### WHAT THE EXERCISE ASKS
From the entries below, output the line with "3: (121, 339, 7.59)" and each following line up to and including the line with "14: (190, 432, 6.88)", exactly as written.

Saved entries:

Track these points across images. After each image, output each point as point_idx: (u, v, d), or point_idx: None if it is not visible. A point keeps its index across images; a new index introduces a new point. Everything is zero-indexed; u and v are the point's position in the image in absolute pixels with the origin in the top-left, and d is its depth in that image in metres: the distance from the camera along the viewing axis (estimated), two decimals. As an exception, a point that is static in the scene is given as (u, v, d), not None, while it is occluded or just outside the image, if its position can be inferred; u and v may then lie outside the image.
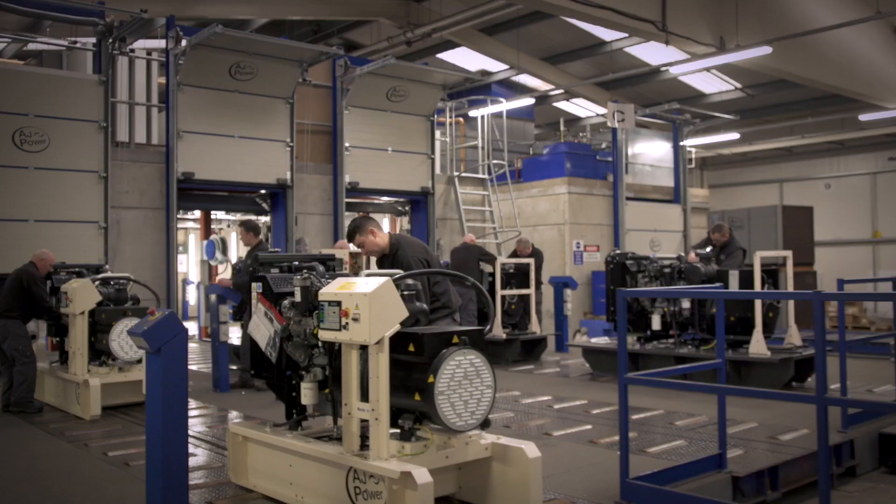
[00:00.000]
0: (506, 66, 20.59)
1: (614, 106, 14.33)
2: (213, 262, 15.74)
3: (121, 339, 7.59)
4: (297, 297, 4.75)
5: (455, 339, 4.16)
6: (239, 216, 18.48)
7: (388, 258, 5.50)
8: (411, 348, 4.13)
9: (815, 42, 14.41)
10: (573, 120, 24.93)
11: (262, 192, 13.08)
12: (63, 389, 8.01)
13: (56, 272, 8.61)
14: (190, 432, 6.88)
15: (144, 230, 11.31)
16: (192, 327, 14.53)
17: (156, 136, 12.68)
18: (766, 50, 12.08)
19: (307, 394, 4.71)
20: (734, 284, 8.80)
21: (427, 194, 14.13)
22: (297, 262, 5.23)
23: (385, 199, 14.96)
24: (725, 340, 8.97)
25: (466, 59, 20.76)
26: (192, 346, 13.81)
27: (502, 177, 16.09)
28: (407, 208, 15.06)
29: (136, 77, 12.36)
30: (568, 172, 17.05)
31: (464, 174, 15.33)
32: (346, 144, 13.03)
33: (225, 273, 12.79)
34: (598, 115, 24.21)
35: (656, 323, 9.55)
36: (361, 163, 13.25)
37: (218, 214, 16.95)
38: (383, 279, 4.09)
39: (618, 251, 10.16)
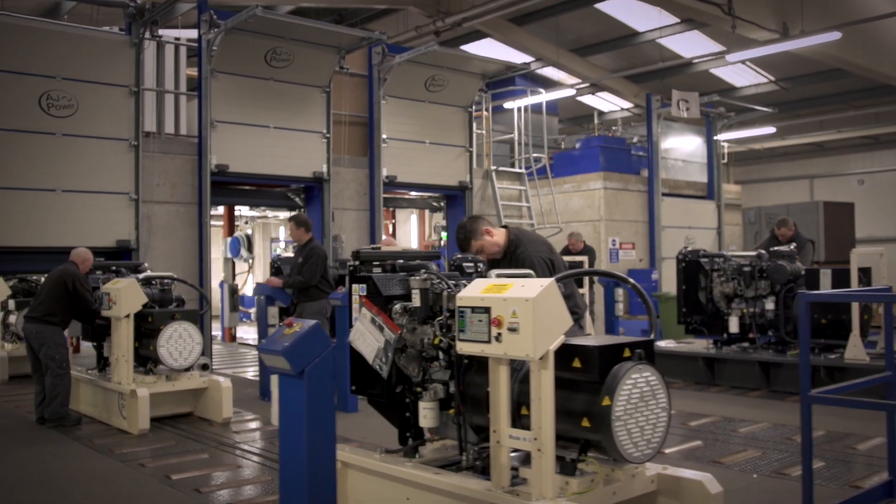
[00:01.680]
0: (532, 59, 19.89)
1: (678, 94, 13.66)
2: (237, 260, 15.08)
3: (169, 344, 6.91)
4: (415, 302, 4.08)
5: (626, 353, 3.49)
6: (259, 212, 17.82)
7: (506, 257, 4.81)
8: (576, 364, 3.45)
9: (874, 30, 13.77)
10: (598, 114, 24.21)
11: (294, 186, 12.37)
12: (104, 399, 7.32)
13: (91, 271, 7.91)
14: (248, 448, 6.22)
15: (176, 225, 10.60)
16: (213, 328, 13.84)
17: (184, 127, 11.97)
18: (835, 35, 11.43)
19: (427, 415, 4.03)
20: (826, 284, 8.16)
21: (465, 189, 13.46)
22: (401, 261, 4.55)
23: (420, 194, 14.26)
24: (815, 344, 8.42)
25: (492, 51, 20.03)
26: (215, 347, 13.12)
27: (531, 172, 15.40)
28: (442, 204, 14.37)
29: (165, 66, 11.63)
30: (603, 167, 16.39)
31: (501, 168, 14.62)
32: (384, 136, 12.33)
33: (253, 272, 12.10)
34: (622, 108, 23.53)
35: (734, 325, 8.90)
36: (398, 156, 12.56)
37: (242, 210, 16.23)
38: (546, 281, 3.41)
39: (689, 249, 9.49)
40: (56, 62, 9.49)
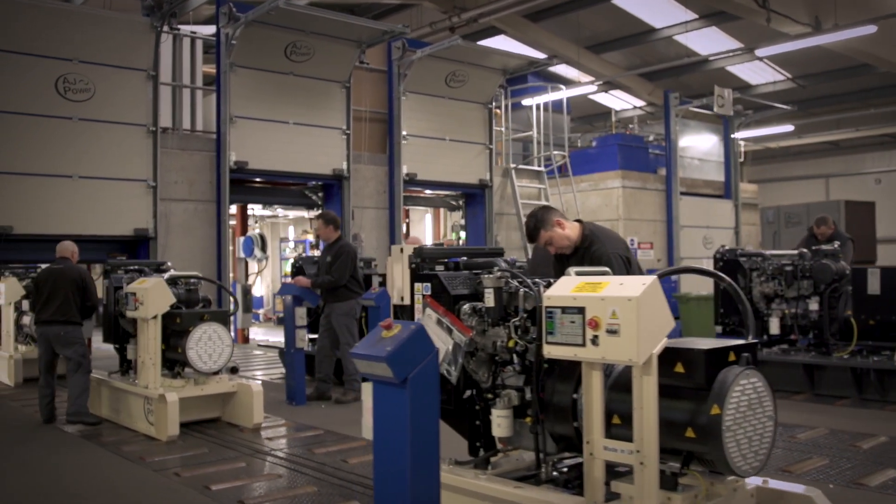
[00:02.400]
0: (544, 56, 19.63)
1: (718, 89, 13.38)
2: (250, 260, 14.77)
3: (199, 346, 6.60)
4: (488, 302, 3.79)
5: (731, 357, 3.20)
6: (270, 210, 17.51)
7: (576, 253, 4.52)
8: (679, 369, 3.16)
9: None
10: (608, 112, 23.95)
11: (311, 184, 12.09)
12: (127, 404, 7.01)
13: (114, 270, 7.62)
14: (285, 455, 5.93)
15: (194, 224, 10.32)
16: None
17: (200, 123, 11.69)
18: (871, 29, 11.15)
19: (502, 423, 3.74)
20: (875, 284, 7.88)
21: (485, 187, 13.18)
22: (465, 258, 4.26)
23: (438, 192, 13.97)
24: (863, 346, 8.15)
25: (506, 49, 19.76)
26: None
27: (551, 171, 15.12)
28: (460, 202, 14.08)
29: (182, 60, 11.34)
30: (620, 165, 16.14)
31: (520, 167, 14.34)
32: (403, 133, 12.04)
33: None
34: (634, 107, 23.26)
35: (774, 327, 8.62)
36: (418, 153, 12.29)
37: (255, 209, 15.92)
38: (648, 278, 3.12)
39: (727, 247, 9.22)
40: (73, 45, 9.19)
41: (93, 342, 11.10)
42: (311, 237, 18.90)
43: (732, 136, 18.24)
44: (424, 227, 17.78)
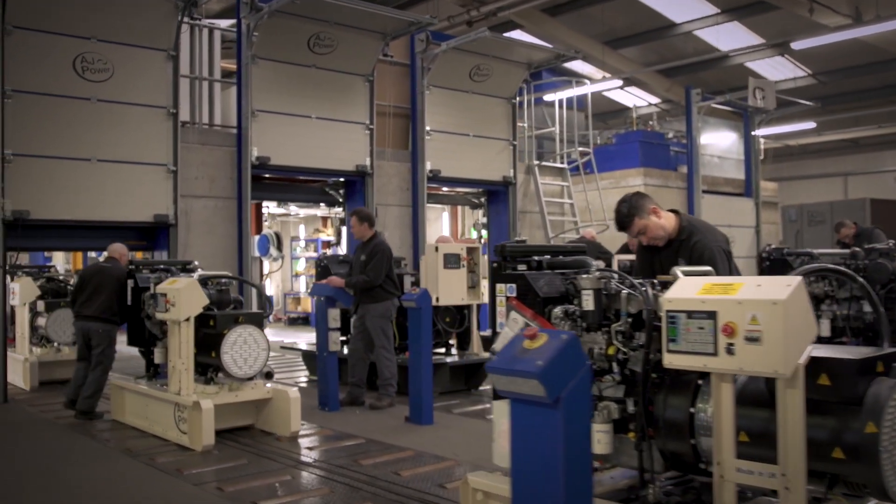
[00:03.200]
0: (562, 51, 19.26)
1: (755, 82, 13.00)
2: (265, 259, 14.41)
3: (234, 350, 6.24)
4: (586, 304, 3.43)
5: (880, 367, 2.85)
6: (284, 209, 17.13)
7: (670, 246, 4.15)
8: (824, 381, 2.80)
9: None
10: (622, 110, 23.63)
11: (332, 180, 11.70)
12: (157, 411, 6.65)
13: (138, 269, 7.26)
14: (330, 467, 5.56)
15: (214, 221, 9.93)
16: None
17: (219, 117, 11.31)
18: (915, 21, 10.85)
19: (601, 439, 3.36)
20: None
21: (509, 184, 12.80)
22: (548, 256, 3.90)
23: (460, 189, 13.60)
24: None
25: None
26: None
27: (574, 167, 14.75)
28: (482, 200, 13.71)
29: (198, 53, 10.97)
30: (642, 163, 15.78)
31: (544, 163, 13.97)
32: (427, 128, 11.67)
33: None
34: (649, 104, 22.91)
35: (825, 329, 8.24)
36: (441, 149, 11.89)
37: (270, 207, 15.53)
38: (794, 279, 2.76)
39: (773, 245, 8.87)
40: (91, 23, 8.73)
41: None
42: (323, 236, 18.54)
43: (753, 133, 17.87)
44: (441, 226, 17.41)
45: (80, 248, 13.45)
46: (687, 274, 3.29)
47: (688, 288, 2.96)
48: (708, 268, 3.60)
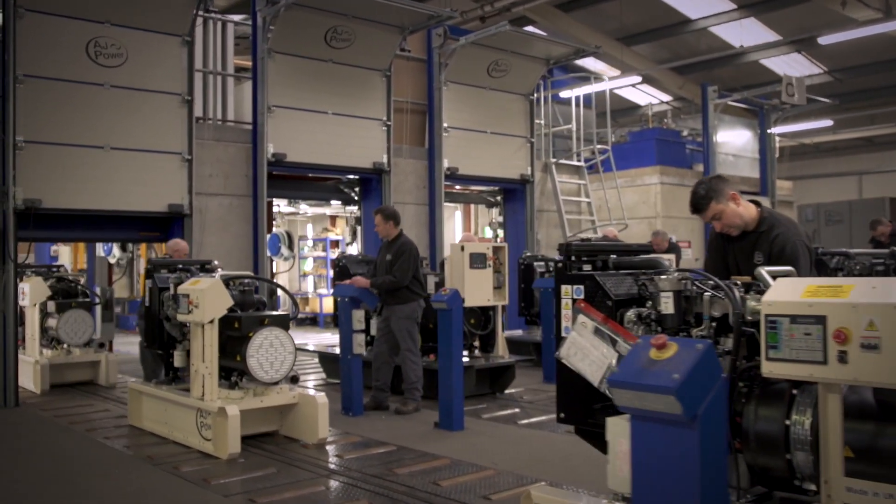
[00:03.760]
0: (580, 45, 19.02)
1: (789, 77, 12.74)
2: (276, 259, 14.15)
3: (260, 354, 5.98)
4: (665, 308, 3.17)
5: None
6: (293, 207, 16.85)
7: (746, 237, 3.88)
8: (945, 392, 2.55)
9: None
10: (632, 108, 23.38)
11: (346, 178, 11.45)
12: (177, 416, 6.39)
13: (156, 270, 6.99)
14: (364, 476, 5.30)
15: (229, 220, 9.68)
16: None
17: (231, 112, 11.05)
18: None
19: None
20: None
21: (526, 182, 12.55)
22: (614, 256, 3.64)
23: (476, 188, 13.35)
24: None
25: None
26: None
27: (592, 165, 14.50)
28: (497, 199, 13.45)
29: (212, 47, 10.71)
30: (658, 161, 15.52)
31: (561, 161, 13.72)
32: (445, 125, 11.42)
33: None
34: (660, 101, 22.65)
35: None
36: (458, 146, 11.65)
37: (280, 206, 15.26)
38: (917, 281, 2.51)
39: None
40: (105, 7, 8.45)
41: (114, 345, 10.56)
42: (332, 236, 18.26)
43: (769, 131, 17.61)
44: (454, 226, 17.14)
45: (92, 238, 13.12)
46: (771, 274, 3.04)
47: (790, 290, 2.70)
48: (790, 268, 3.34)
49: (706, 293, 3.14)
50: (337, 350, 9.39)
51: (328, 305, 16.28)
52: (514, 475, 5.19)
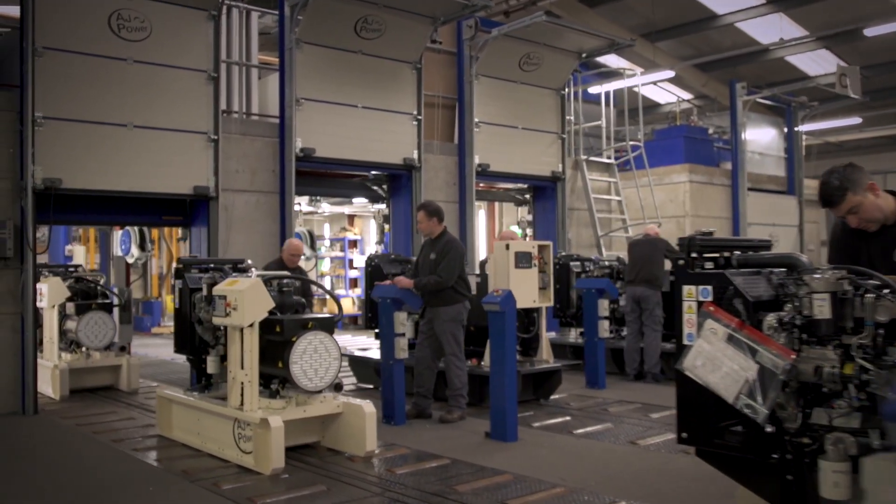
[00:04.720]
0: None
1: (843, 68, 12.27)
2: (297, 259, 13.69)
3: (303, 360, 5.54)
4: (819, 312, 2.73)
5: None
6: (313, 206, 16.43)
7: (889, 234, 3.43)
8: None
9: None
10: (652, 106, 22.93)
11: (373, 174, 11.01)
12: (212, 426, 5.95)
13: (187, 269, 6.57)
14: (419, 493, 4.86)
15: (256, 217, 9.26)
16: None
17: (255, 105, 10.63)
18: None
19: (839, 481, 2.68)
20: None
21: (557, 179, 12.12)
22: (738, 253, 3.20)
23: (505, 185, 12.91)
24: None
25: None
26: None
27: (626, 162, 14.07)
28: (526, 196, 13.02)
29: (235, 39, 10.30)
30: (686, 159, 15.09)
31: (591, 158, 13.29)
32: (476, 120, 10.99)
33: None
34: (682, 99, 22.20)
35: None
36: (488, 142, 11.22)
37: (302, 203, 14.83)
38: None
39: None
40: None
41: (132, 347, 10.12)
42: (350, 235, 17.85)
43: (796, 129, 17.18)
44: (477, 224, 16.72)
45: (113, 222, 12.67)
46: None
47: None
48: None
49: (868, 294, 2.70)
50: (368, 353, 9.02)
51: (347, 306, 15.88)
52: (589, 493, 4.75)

### EXPECTED ANSWER
3: (121, 339, 7.59)
4: (297, 297, 4.75)
5: (455, 339, 4.16)
6: (239, 216, 18.48)
7: (388, 258, 5.50)
8: (411, 348, 4.13)
9: (815, 42, 14.41)
10: (573, 120, 24.93)
11: (262, 192, 13.08)
12: (63, 389, 8.01)
13: (56, 272, 8.61)
14: (190, 432, 6.88)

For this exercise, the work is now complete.